* Roberto Wagner
Não pode haver erro maior do que supor que as coisas, sejam elas quais forem, acontecem ou hão de acontecer como recomendam as regras ditadas pelo bom senso. Quem imagina que o transcorrer da vida obedece a uma planilha lógica e racional está redondamente enganado. Com frequência, a modorrenta linearidade da vida é atropelada por acontecimentos inusitados, quando não surreais. O que acabou de se ver no caso Marco Aurélio de Mello, ministro do STF, versus Renan Calheiros, presidente do Senado, é um emblemático exemplo disso.
Recapitulando, o Supremo Tribunal Federal, pela vontade, expressa sob a forma de pronunciamento liminar, do aludido ministro, cujo mais reluzente item curricular é o fato de ser primo do ex-presidente, hoje senador, Fernando Color de Mello, decidiu afastar Renan da presidência do Senado. O mundo veio abaixo. Os tambores de guerra rufaram. Deixando de lado a tragédia que vitimou o time da Chapecoense, a imprensa, sempre ávida por eventos desse quilate, tratou de direcionar os seus holofotes para essa barulhenta queda de braço, ficando escancarada, desde logo, sua simpatia pelo ato do audaz ministro.
Octógono montado, arena lotada, as perguntas que pairavam, na plateia, eram: haveria substrato jurídico bastante para o afastamento, em sede liminar, do presidente do Senado? Esse afastamento poderia ser determinado monocraticamente? Teria o Supremo avançado o sinal, pondo em risco nossa jovem e mal nutrida democracia? Teria a nossa mais alta Corte de Justiça, à qual incumbe a sacrossanta missão de guardar a Carta Magna, exorbitado de suas atribuições, já que os poderes da República são, afinal, independentes e entre eles é fundamental que haja convivência harmoniosa?
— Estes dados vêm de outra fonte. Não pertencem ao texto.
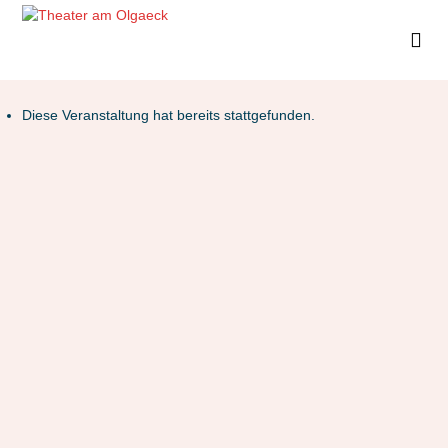
Diese Veranstaltung hat bereits stattgefunden.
Como era perfeitamente previsível, Renan reagiu, escudado pelos demais integrantes da Mesa do Senado, recusando-se, até, a receber o oficial de justiça a quem o STF havia incumbido de lhe entregar a ordem para que desocupasse a cadeira de presidente do Senado. A crise, com todos os seus atavios e adereços, estava, enfim, instalada. Urgia, portanto, que algo fosse feito para debelar o incêndio que ameaçava se espalhar, com as consequências que, agora, dá arrepio só de pensar.
O milagre aconteceu. O próprio Supremo, onde tudo começou, em recuo estratégico, correu e pôs água no incêndio, cujas labaredas já se viam de longe. O placar pró-Renan, de seis a três, foi acachapante, cabendo frisar que a própria presidente do STF, ministra Carmem Lúcia, votou em favor da cassação da decisão liminar que havia destronado Renan.
Com isso, como nas melhores comédias, todos terminaram se salvando, exceto, é claro, o ministro Marco Aurélio de Mello, que, dessa maneira, tanto acabou sendo humilhado por Renan, como, pior ainda, ridicularizado pela maioria dos ministros, na medida em que a sua decisão restou reconhecida, para dizer o mínimo, como desconcertante bobagem.
Ouviu-se, nessa histórica sessão, que, não obstante o flagrante desacerto cometido pelo primo de Color, Renan também teria errado ao se recusar a cumprir tal estapafúrdia decisão. Pura encenação, ou, como dizem os franceses, autêntico “mis em scène”, já que esse puxão de orelha dado em Renan para outra coisa não serviu senão para mitigar, ao menos em parte, o enxovalhamento a que Marco Aurélio de Melo fora impiedosamente submetido.
É isso aí, caríssimos leitores. Mais uma vez, para encurtar a conversa, quem, de verdade, acabou com a pecha de otários fomos nós: eu, vocês, o povo brasileiro. Até quando isso vai durar?